Haven't been to Cyprus, but all they need to use Bitcoin is a smartphone which costs a few hundred dollars. I presume 3G coverage is decent? If small businesses aren't taking credit cards anymore then the loss of revenue would pay for an Android device in a few days.


Cyprus is not America and it definitely is not like Silicon Valley. The use of credit cards is a uniquely American phenomenom; European businesses and especially Eastern European businesses prefer debit cards--to the extent they even accept cards at all.

Moreover, a few hundred dollars is a very, very big number in Cyprus (and indeed, most of the world), and was definitely beyond the reach of almost all of the small businesses--let alone consumers--even before the recession. There simply isn't any financial justification for wasting a few hundred dollars on equipment you'll only use once or twice a year--if that.

Bitcoin--and most digital payment services--simply aren't relevant to Cyprus' economy and will not be the vehicles that get it out of the recession.


"a few hundred dollars is a very, very big number in Cyprus"

Cyprus is not a) eastern anything (including european) b) outside the european union c) a third world country

A few hundred dollars is not far off a few hundred Euros, the currency of Cyprus.


Can you put an email in your profile? We've got some people independently interested in the Bitcoin-for-Cyprus thing.


Hi, it should be there already... let me know if you can't see it.


The main problem I see, is the uncertainty around when the banks will open again so that people could actually exchange their money for Bitcoins.

You will also have to contend with limits that they placed on the amount of cash you can withdraw.

http://www.zerohedge.com/news/2013-03-21/bad-news-atm-limits...

I think a better idea is to go to countries that have not yet gotten to the point of Cyprus, such as Spain, Ireland, and Portugal


Bitcoin as a currency is way to unstable to be used in real transactions at the moment. The price rose from 14 bucks to 60 recently, this means, that if you bought something when bitcoin was 14 bucks and want to sell it now with bitcoins you will lose 1/4 of transaction. The bitcoin is nice idea to toy around with, but not the currency for real things.

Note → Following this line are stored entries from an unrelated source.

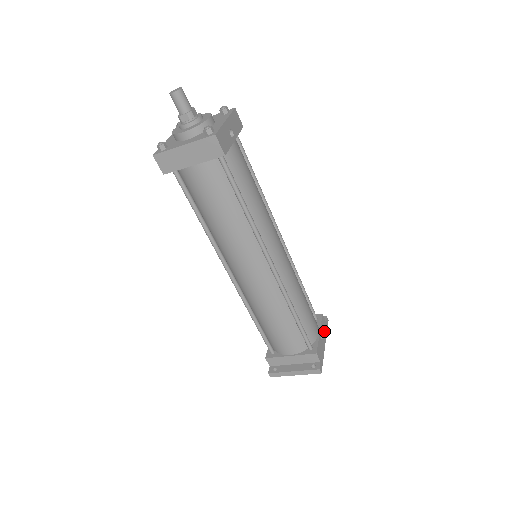
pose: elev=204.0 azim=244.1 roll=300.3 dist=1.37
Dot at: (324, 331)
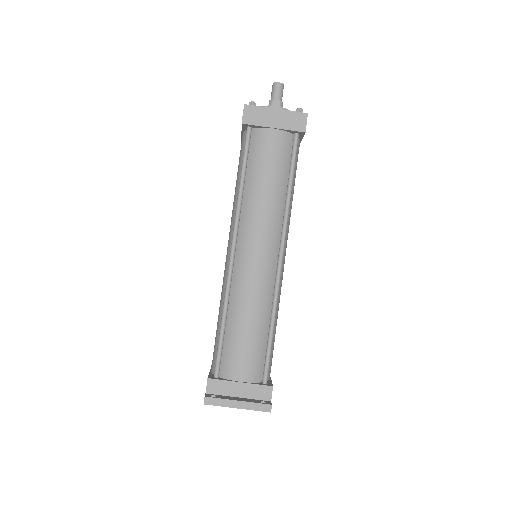
Dot at: occluded
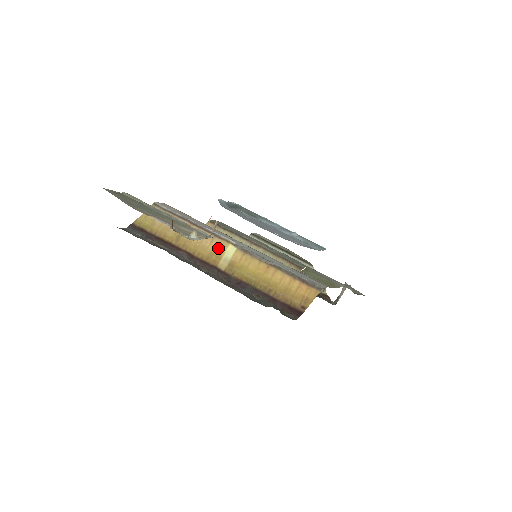
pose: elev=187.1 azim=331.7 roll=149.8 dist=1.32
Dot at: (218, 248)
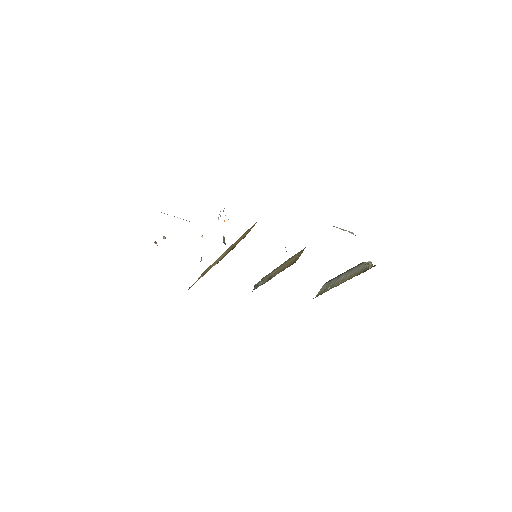
Dot at: occluded
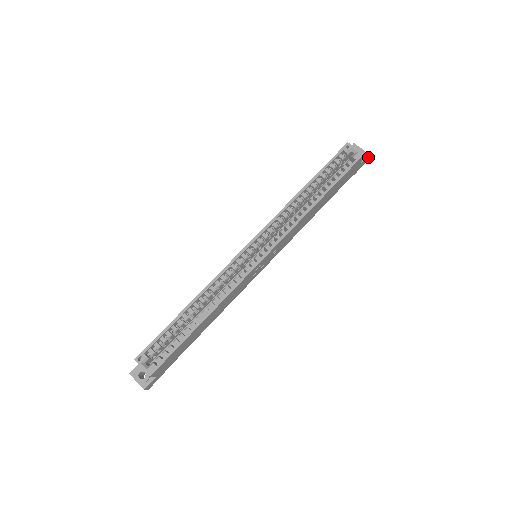
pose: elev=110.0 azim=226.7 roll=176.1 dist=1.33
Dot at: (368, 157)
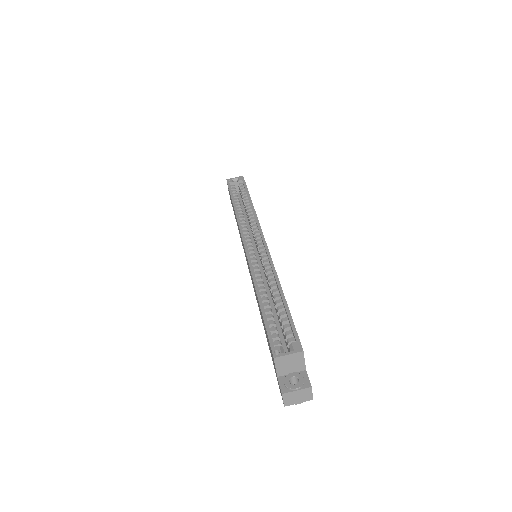
Dot at: occluded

Lets think about how this could work. Houses at this time of year will be cheap, so we can get a few apartments. We would want to engage with local media to get the word out, and work to make sure locals have the tools and infrastructure they need (eg language translation) to make this work.

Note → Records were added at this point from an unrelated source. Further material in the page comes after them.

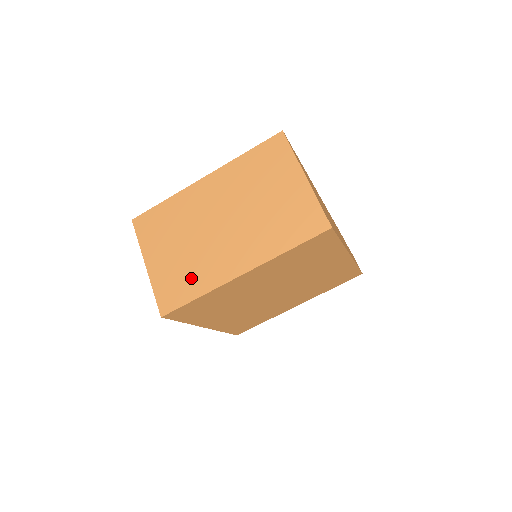
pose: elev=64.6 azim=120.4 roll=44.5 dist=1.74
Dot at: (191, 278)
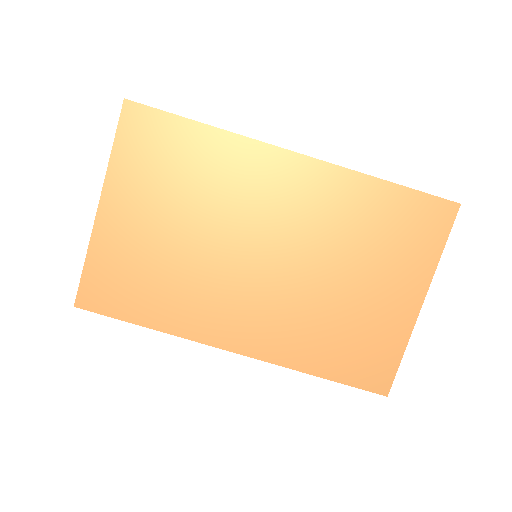
Dot at: (159, 292)
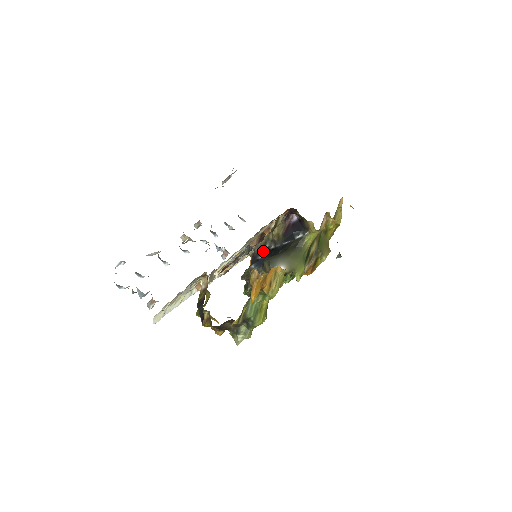
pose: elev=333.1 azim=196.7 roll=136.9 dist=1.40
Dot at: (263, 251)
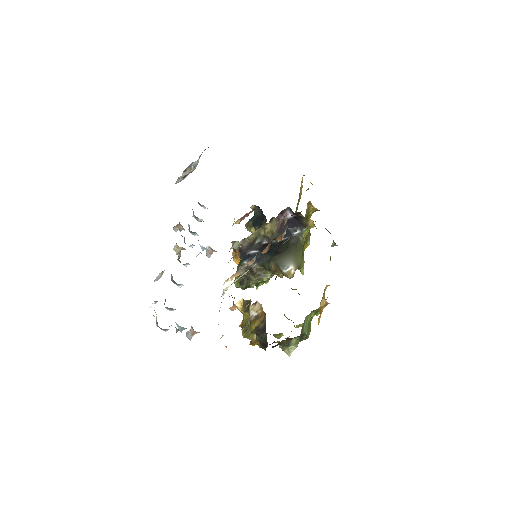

The bitcoin currency has a hard limit of 21 million units ever being produced.

Right now, a bitcoin is worth ~73$. At the current market rate, the entire possible bitcoin market is worth $1.533bn. On the other hand, Cyprus GDP is $24 billion. So... you see where things start to fall apart...

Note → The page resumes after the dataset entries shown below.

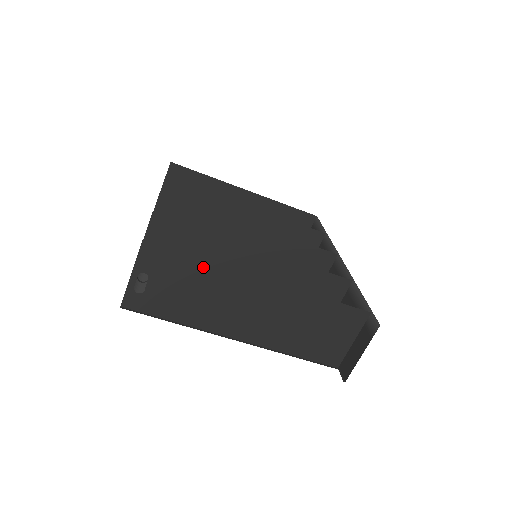
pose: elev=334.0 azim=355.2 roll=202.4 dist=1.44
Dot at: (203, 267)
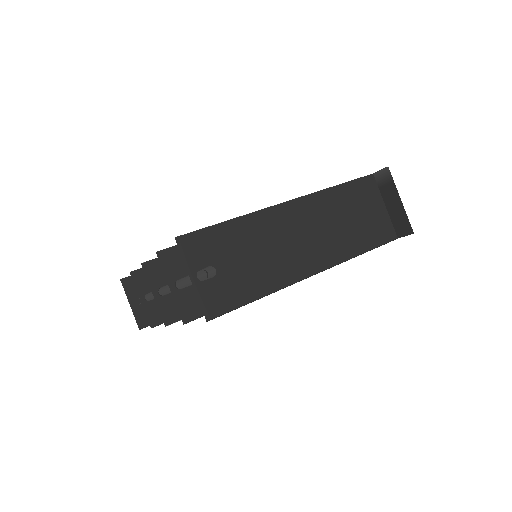
Dot at: (238, 227)
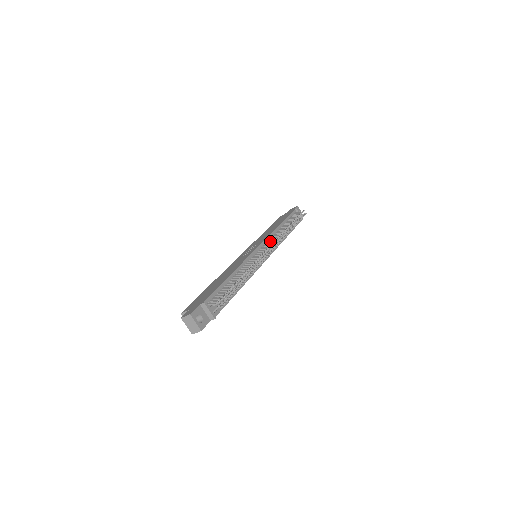
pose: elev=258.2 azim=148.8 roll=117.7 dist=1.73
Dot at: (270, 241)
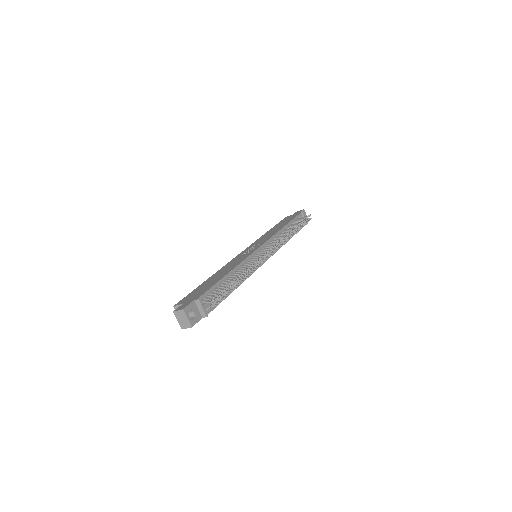
Dot at: (272, 243)
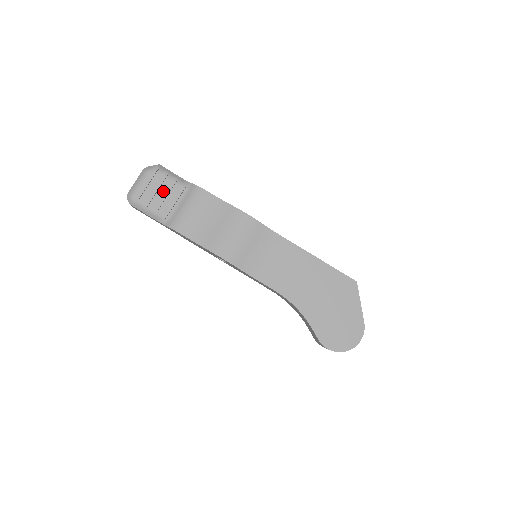
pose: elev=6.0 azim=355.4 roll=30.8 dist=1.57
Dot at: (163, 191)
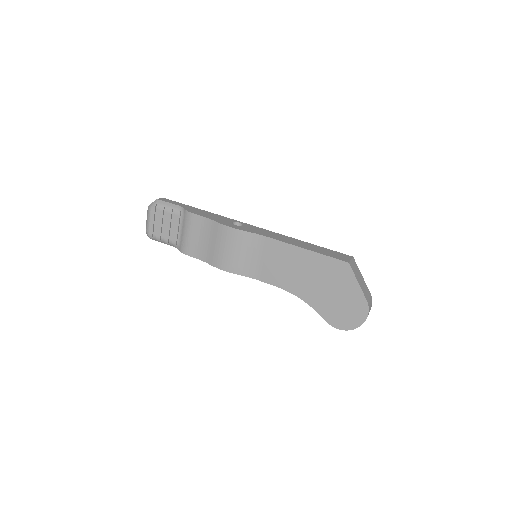
Dot at: (166, 223)
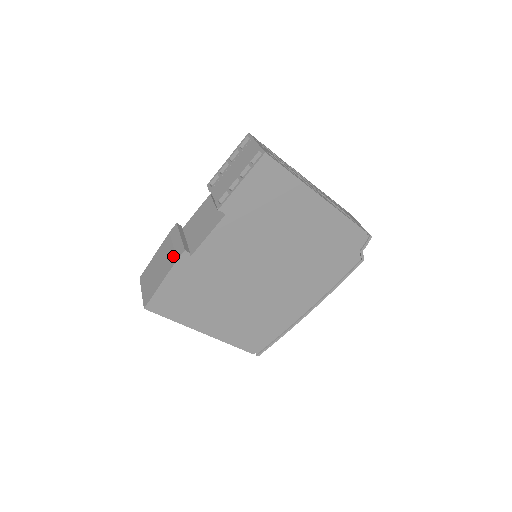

you do realize those 21 million units can be divided indefinitely. There is currently a soft limit imposed on the size of fractional units - but unlike the total, it can be changed quite easily.

So just because there are 21 million units ahead of the decimal, doesn't mean there can't be an additional 100 million units within each of those 21 million. Computers don't particularly care what exponent the floating point is multiplied by.


The reference bitcoin client is actually implemented with 64-bit integers, with a bitcoin defined as starting 8 decimal places to the left. But your point stands, which is that bitcoins are highly divisible. In fact, a "satoshi" is the unit name for one hundredth-millionth of a bitcoin.


Oh sure, but you'd be diluting all existing fractional unit owners. So, being taxed 10% still sounds better to me than being diluted by 50% or more because someone arbitrary decided that there are 200 fractional units now, not 100 as before (figuratively speaking).


I'm confused by the OP's use of the word "Bitcoin currency". Did you mean to say "Bitcoin exchange between EUR and BTC"? I suspect the peeps in Cyprus are def dumping some cash into BTC already. So they probs already know about that currency.


The Russians have already got there first. Did you see the jump in Dollar value since the Cyprus Crisis began?